* **待办任务**:
A. 用一到三句话说明：在 LDA 报错求助帖的代码中，预处理阶段为什么先执行 df = df.dropna()？
B. LDA 报错求助帖的筛选说明中，三个条件全部应用后，房源数量从多少变为多少？
C. 请续写 LDA 报错求助帖里的代码，从最后一行之后接着写。

* **原文摘录**:
+--
月落青山外 2022-03-08 09:36 采纳率: 50%
浏览 284
已结题

LDA模型运行时报错,如何解决?(语言-python)

问题遇到的现象和发生背景

代码已经写好了,一开始运行时显示缺少gensim、pandas和nltk包,后来我安装上了,但是 运行时还是报错。

问题相关代码,请勿粘贴截图
# -*- coding: utf-8 -*-

""" 
Dataset Input 
""" 
import pandas as pd
listings_raw = pd.DataFrame(pd.read_csv('D:\研一\大数据\A\数据来源/listings.csv'))# 创建一个二维表
reviews_raw = pd.DataFrame(pd.read_csv('D:\研一\大数据\A\数据来源/reviews.csv'))
listings_raw.rename(columns = {'id':'listing_id'}, inplace = True) # 将源数据列名改为新的列名

listings = listings_raw.copy()
reviews = reviews_raw.copy().dropna() #将空值所在的行/列删除

"""
Filter listings
    挑选 'room_type' = 'Private room'
    40629->19532
       
    挑选 'beds' = 1
    40629->13602
    
    挑选 'number_of_reviews'>10
    40629->27625
    
    全部
    40629->5024
"""
listings = listings.loc[listings['room_type'] == 'Private room']
listings = listings.loc[listings['number_of_reviews'] > 10 ]
listings = listings.loc[listings['beds'] == 1 ]



"""
listing和reviews mapping
"""
reviews['room_type'] = reviews['listing_id'].map(listings.set_index('listing_id')['room_type'])
reviews['number_of_reviews'] = reviews['listing_id'].map(listings.set_index('listing_id')['number_of_reviews'])
df = reviews.copy() 


""" 
Pre-process Phase
""" 
from nltk.corpus import stopwords   
import time 
# The TypeError: 'float' object is not iterable could happen if the data is missing a value 
df = df.dropna() 
pre_start = time.time() 
 
# Remove Punctuations 
import string 
df['comments'] = [''.join(c for c in s if c not in string.punctuation) for s in df['comments']] 
print("Remove Punctuations : ") 
df['comments'].head(10) 
 
# Transform to lowcase and split 
df['comments'] = df['comments'].str.lower().str.split()   
print("lowcase and split : ") 
df['comments'].head(10) 
 
# Remove stopwords 
stop = stopwords.words('english')
+--
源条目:
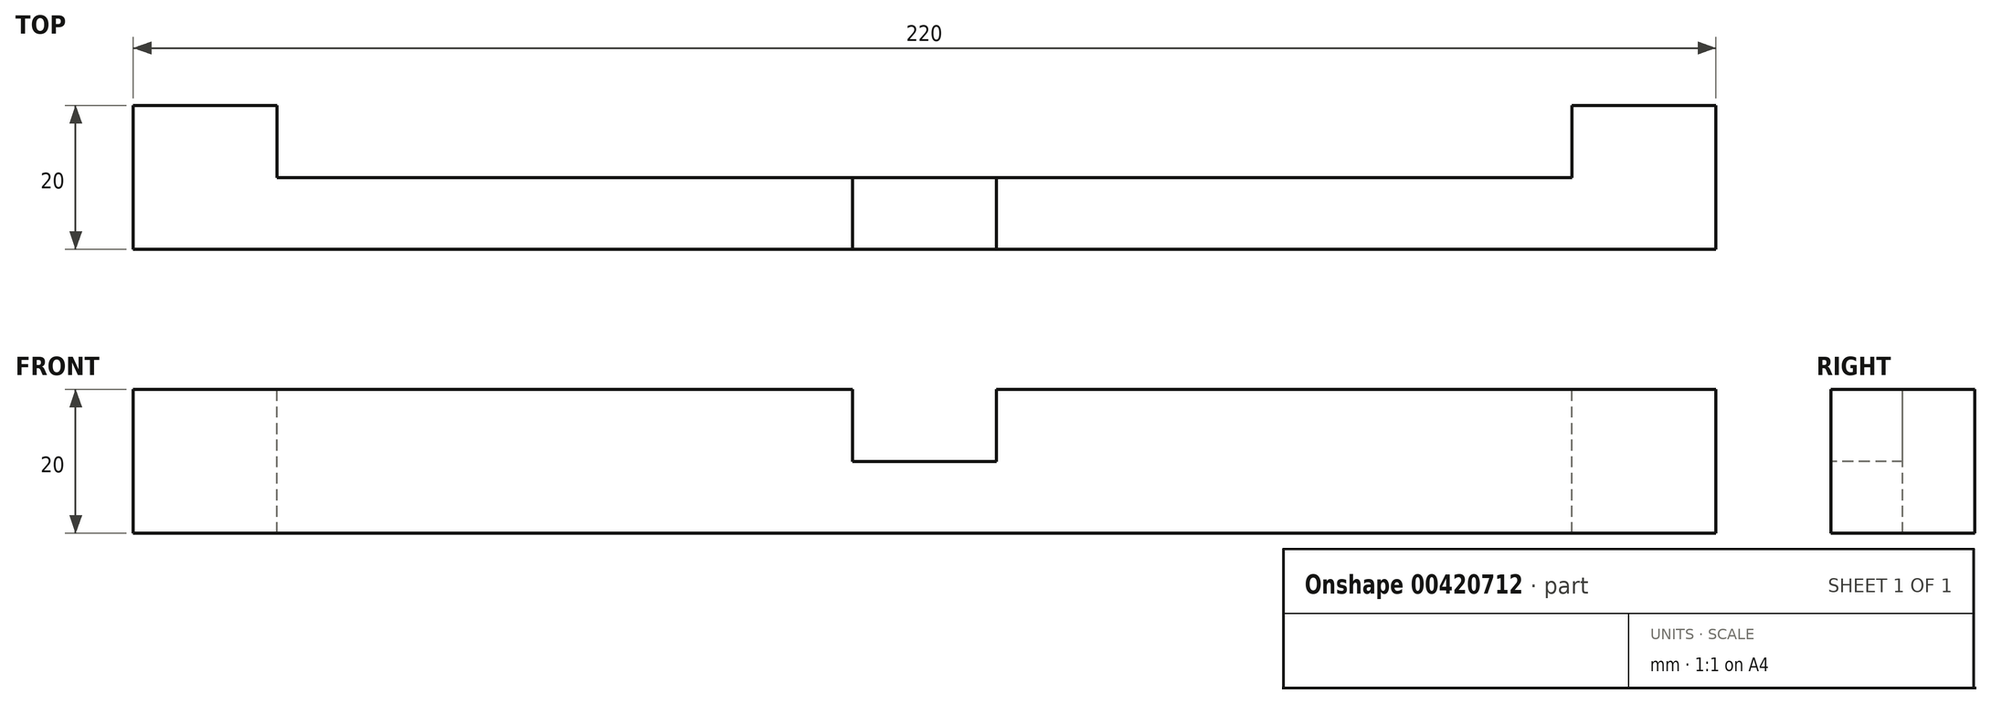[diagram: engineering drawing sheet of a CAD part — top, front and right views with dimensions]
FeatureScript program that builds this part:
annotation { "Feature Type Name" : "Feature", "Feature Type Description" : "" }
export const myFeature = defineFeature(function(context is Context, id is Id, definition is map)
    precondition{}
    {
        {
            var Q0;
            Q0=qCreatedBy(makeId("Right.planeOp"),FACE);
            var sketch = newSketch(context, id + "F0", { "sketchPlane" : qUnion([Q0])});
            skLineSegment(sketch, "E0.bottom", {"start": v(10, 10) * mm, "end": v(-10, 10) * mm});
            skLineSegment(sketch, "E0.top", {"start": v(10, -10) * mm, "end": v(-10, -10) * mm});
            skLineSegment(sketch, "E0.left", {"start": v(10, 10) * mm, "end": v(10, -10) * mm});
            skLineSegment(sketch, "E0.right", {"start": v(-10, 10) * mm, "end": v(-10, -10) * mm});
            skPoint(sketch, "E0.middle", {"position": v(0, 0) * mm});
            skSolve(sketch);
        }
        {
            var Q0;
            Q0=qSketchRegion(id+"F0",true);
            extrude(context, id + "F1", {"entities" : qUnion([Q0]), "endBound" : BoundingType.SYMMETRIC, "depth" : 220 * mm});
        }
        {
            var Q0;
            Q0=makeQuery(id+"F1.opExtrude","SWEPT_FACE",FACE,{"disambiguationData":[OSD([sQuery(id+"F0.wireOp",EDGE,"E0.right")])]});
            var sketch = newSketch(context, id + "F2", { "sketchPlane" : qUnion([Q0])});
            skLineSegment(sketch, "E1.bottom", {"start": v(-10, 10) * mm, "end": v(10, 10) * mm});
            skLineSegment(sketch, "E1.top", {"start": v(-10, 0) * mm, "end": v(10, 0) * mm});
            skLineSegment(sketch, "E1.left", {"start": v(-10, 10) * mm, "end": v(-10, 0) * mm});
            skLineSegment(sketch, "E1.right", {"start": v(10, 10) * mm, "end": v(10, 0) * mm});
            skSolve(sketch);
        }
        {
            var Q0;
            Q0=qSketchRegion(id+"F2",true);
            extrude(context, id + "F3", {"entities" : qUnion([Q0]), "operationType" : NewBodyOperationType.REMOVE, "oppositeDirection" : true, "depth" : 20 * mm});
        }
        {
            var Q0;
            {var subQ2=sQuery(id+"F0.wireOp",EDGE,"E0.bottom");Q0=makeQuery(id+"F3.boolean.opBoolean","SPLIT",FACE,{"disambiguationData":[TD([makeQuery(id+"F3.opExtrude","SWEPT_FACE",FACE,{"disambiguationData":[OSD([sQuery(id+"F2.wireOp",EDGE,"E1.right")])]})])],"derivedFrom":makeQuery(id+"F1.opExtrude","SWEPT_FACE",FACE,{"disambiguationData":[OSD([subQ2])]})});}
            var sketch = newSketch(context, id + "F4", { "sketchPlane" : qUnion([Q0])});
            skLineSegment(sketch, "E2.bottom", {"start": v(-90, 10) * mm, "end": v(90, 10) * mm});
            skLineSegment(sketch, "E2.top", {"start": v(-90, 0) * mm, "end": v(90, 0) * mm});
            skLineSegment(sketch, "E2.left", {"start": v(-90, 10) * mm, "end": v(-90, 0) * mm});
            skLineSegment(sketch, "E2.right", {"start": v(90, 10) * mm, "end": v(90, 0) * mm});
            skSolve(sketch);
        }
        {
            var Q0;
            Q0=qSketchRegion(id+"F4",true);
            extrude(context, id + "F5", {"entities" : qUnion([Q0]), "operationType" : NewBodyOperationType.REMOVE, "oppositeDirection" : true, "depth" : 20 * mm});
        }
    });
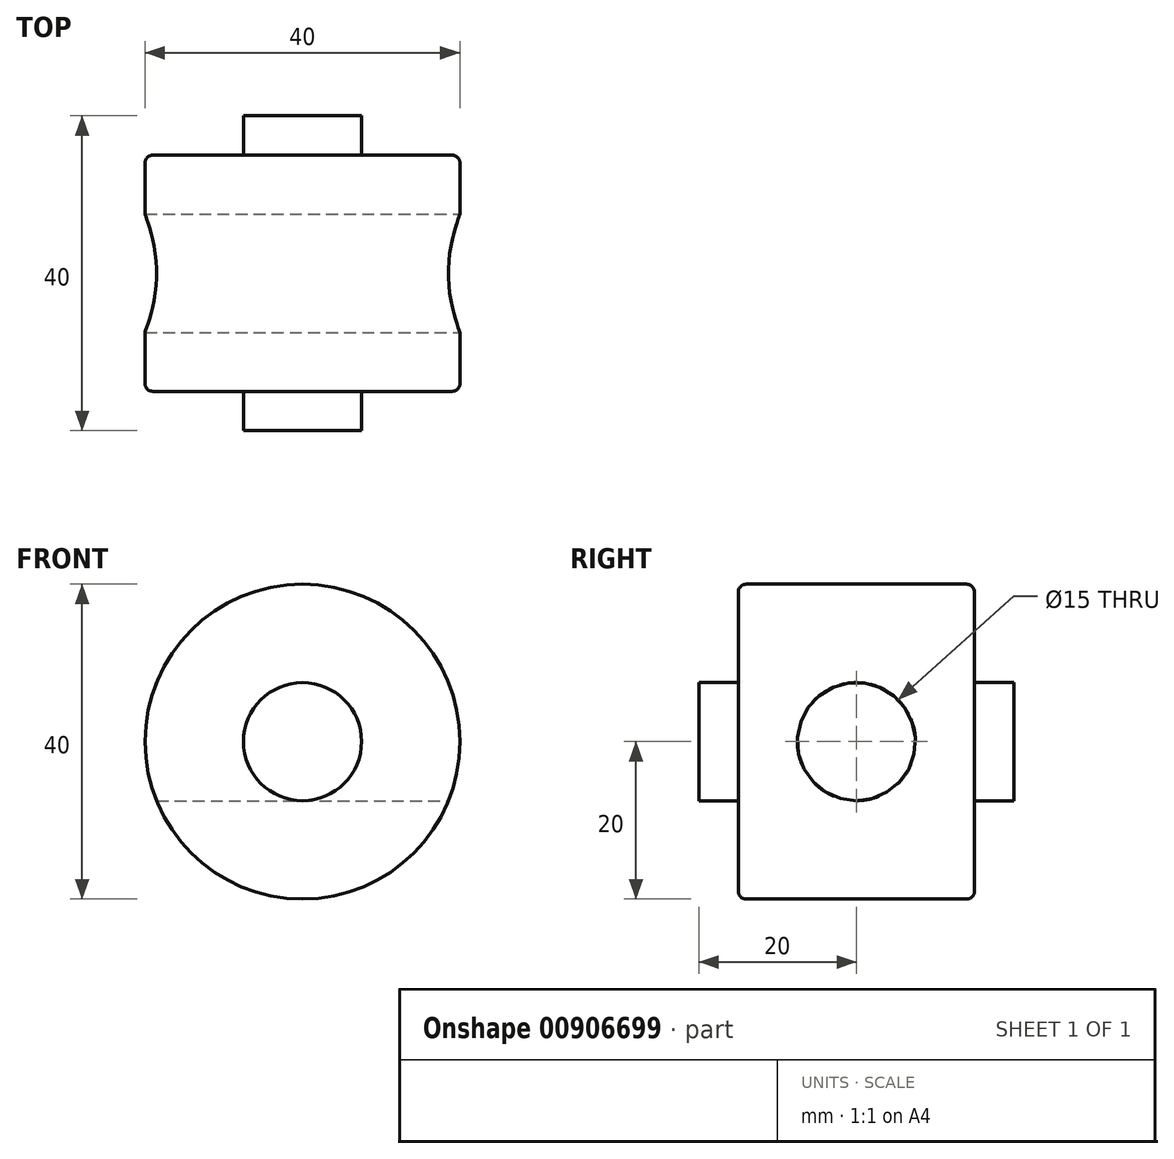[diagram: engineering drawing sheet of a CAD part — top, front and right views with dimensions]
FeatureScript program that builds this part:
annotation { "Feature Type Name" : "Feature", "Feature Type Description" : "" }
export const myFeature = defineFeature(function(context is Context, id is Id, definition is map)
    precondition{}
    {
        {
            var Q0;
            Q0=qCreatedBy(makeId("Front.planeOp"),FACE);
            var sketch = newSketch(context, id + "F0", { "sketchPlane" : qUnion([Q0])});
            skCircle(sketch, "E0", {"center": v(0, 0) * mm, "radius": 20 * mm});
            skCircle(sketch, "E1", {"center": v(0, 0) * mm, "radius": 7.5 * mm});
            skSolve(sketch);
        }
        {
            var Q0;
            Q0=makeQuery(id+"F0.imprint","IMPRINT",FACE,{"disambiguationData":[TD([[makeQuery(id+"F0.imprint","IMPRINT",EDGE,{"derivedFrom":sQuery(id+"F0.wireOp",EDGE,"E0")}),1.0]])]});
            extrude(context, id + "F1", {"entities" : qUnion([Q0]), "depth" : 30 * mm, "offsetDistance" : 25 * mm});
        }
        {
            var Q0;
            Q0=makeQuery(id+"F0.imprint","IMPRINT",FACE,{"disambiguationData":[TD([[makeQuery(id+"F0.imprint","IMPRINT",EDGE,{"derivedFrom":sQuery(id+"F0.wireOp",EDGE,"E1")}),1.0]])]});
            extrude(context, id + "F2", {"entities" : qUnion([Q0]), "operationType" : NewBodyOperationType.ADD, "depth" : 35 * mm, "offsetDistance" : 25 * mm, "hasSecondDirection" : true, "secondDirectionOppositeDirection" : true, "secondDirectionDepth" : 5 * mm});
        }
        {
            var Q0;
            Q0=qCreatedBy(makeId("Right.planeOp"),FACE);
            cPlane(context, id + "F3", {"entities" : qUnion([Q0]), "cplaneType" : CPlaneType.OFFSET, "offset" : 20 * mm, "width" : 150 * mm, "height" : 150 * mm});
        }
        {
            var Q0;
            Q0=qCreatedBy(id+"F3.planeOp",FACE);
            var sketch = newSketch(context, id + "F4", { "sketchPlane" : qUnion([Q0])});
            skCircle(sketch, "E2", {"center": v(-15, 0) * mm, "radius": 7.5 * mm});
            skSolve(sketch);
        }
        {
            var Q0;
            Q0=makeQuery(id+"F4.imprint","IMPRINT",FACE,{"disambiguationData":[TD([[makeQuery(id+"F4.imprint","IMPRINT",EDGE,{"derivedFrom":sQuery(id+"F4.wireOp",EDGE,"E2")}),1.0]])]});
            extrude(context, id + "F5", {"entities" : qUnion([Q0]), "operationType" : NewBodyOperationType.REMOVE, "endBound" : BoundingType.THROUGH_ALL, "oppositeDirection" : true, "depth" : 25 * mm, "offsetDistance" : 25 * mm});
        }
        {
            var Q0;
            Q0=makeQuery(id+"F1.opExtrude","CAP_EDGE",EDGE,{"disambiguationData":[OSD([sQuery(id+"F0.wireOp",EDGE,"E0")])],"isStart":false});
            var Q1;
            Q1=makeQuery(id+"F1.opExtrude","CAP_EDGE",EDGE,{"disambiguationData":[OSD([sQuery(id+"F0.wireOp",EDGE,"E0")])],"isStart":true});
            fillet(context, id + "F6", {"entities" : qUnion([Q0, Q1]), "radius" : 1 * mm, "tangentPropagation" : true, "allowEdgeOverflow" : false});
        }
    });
+--
* **各题答案**:
A. 数据中如果有缺失值，可能会引发 TypeError: 'float' object is not iterable。所以预处理开始前，要先删掉含空值的行。

B. 从 40629 条减少到 5024 条。

C.
df['comments'] = df['comments'].apply(lambda x: [item for item in x if item not in stop]) 
print("Remove stopwords : ") 
df['comments'].head(10) 
 
# Stemming 
from nltk.stem import RegexpStemmer 
st = RegexpStemmer('ing$|s$|e$|able$', min=4) 
for x in df['comments']: 
        for y in x: 
                y = st.stem(y) 
print("Stemming : ") 
df['comments'].head(10) 
 
# Remove Strings which length > 3 
df['comments'] = df['comments'].apply(lambda x: [item for item in x if len(item)>3 ]) 
print("Remove Strings which length > 3    : ") 
df['comments'].head(10) 

pre_end = time.time() 
print("It cost %f sec" % (pre_end - pre_start)) 
 
""" 
Group Comments by the column of 'listing_id' 
""" 
df2 = df[['listing_id', 'comments']].copy()
# To return a Dataframe 
df2 = df2.groupby('listing_id').apply(lambda x: x.sum()) 



""" 
LDA Phase 
""" 
# Establish dictionary and corpus 
lda_start = time.time() 
from gensim import corpora, models 
dictionary = corpora.Dictionary(df2['comments']) 
corpus = [ dictionary.doc2bow(text) for text in df2['comments'] ] 
 # Transform Bag-of-Words to TF/IDF   
tfidf = models.TfidfModel(corpus) 
corpus_tfidf = tfidf[corpus] 
 
from nltk.probability import FreqDist 
fdist = FreqDist(dictionary) 
top_ten = fdist.most_common(1000)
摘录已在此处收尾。